As declarações ampliaram a tensão política no país justamente após um resultado que favoreceu a oposição. A legislação colombiana prevê duas etapas de apuração: uma contagem preliminar divulgada na noite da eleição, sem efeito legal, e o escrutínio oficial, realizado posteriormente por autoridades eleitorais e judiciais, responsável pela validação definitiva dos votos.

Aliado de Petro, Iván Cepeda também pediu esclarecimentos sobre os números preliminares. Segundo ele, sua campanha recebeu informações sobre mesas com votações consideradas atípicas e iniciou uma verificação dos dados.

Já Abelardo de la Espriella reagiu com dureza às declarações do presidente.
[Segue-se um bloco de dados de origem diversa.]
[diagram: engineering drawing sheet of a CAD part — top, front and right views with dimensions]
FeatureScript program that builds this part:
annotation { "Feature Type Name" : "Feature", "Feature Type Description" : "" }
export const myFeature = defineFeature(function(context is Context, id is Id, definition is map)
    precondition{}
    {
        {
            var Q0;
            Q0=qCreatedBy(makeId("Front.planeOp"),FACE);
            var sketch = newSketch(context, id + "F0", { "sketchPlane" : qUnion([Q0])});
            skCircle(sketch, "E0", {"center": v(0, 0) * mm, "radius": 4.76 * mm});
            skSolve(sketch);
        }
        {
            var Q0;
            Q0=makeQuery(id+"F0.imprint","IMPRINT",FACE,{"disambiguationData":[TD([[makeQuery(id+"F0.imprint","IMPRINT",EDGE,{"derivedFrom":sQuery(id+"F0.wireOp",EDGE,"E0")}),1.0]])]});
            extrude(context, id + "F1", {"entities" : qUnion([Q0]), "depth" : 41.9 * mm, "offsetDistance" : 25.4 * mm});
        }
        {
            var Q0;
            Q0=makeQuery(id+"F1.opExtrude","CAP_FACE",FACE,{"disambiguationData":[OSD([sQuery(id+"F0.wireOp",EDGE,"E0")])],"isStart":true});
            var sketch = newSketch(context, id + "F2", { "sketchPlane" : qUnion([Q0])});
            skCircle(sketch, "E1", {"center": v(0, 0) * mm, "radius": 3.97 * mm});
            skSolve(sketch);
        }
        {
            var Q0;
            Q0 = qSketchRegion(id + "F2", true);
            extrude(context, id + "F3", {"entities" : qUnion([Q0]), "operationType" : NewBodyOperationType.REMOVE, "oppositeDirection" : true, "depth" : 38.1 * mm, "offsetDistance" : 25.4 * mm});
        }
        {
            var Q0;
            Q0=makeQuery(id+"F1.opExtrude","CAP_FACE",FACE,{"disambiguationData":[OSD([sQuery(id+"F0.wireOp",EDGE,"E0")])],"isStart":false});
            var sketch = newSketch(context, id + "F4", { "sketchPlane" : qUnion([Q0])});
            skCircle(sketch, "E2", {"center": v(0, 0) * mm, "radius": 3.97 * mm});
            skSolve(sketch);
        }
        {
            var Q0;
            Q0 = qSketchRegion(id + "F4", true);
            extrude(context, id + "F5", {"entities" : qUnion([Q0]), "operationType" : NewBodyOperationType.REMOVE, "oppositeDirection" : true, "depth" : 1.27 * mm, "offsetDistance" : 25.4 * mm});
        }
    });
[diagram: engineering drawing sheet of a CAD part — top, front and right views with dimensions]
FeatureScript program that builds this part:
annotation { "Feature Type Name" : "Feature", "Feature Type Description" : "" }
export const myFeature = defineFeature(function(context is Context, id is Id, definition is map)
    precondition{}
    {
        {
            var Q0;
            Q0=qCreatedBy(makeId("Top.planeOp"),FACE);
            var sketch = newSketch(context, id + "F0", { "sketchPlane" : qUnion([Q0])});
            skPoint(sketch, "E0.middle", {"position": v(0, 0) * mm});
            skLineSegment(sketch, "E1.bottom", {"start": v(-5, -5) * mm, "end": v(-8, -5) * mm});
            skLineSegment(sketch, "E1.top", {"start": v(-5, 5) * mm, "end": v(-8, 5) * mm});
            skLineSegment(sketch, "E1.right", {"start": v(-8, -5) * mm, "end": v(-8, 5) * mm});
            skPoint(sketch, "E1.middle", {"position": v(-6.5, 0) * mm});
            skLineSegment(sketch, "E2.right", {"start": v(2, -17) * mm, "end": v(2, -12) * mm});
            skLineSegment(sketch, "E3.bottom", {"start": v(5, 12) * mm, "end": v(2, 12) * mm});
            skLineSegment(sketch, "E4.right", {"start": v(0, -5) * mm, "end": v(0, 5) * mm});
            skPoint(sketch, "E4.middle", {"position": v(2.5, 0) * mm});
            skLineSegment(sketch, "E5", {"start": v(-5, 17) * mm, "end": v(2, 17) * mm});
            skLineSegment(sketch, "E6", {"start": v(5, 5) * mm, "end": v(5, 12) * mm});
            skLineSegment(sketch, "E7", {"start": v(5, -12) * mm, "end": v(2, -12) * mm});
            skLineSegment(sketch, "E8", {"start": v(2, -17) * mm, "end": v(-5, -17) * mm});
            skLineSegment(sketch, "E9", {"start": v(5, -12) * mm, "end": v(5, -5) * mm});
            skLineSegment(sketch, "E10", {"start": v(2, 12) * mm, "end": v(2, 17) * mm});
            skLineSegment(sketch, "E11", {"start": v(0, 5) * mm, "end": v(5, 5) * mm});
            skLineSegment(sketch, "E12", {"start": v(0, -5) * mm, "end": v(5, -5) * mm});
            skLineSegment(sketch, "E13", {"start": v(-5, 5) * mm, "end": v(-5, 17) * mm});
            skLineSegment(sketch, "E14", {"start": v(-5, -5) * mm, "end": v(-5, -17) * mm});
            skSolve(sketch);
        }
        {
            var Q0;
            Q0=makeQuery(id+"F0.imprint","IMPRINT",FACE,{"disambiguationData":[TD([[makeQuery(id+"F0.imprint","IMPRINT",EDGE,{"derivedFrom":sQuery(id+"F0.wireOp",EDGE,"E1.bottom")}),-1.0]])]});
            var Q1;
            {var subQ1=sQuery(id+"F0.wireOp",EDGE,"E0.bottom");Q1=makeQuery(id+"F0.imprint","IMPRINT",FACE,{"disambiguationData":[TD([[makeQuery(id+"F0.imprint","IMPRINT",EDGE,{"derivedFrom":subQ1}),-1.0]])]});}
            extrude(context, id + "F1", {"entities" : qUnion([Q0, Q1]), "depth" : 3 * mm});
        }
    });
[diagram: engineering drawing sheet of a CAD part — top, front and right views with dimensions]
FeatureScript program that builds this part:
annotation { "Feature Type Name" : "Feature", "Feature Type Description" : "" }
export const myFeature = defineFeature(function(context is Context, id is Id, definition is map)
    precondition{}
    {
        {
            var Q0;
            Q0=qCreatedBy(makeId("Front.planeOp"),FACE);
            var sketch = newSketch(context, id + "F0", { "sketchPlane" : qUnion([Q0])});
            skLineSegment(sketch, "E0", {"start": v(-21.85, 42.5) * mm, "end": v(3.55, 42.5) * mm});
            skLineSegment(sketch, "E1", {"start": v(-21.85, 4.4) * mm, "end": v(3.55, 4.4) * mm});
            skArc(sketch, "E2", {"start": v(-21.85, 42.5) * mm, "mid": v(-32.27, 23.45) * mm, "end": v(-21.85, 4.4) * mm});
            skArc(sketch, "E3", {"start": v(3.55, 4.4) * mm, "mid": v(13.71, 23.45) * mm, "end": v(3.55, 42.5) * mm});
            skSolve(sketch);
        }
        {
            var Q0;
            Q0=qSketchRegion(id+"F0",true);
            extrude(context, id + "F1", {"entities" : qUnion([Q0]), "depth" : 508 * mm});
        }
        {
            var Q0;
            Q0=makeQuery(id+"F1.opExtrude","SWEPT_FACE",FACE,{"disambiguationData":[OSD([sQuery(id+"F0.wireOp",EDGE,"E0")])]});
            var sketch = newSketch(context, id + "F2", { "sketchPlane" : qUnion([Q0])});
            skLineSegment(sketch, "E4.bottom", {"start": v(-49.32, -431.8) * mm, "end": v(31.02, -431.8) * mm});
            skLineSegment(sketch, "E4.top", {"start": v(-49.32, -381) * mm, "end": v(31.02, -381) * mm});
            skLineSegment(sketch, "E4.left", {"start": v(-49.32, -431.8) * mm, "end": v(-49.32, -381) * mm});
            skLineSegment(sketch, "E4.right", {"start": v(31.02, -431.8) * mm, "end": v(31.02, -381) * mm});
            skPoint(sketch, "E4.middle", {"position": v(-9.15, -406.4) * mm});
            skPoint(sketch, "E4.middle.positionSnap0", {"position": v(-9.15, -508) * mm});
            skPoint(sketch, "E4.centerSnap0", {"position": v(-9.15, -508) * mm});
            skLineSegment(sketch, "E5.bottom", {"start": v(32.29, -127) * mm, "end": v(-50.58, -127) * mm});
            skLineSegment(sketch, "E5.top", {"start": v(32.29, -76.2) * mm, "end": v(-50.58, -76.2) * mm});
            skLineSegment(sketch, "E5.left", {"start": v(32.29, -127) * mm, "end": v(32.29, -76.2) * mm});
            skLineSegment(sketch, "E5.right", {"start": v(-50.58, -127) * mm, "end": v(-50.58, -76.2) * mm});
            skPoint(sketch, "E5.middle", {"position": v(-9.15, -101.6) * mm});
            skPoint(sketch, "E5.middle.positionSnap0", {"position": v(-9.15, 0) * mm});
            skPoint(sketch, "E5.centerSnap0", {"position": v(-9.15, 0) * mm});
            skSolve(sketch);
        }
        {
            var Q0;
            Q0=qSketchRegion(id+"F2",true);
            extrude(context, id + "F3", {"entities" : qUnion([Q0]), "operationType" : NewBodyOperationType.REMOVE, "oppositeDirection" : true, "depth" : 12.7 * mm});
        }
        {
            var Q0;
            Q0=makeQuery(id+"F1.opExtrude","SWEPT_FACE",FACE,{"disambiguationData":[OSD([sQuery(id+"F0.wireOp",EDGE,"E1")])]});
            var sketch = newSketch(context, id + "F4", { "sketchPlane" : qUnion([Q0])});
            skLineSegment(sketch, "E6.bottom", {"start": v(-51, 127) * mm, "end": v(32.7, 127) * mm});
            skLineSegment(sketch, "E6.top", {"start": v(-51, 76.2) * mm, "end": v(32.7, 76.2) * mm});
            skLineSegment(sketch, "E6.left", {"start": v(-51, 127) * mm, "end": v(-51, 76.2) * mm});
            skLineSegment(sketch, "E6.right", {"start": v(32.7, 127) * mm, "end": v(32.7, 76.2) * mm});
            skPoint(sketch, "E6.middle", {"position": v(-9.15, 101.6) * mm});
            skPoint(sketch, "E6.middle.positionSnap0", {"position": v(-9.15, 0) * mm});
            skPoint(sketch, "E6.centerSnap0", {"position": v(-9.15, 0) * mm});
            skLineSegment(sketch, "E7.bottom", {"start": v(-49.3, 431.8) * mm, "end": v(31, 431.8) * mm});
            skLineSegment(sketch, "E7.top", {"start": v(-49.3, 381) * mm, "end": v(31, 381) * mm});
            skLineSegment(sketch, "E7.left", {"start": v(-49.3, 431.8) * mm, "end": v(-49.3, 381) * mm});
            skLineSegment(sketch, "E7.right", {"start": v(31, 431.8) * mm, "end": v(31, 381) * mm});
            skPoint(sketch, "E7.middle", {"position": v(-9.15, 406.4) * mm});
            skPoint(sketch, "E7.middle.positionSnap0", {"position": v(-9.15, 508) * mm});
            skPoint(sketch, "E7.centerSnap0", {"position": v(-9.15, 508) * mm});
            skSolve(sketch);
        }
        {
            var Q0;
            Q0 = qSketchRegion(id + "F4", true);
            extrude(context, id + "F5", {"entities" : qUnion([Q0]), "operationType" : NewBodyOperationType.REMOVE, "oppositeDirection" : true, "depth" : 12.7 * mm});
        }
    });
Em discurso após a divulgação dos resultados, afirmou que Petro não deveria questionar a vontade popular expressa nas urnas e prometeu defender o processo democrático.

Enquanto isso, a direita colombiana começou a se unir em torno da candidatura de De la Espriella para o segundo turno. Paloma Valencia anunciou apoio pessoal ao candidato, assim como o ex-presidente Álvaro Uribe, uma das principais lideranças conservadoras do país.

A decisão final da disputa presidencial será conhecida em 21 de junho, quando os colombianos voltarão às urnas para escolher entre De la Espriella, representante do campo oposicionista, e Iván Cepeda, apoiado pelo governo Petro. Até lá, a discussão sobre a confiabilidade da apuração promete dominar o debate político colombiano.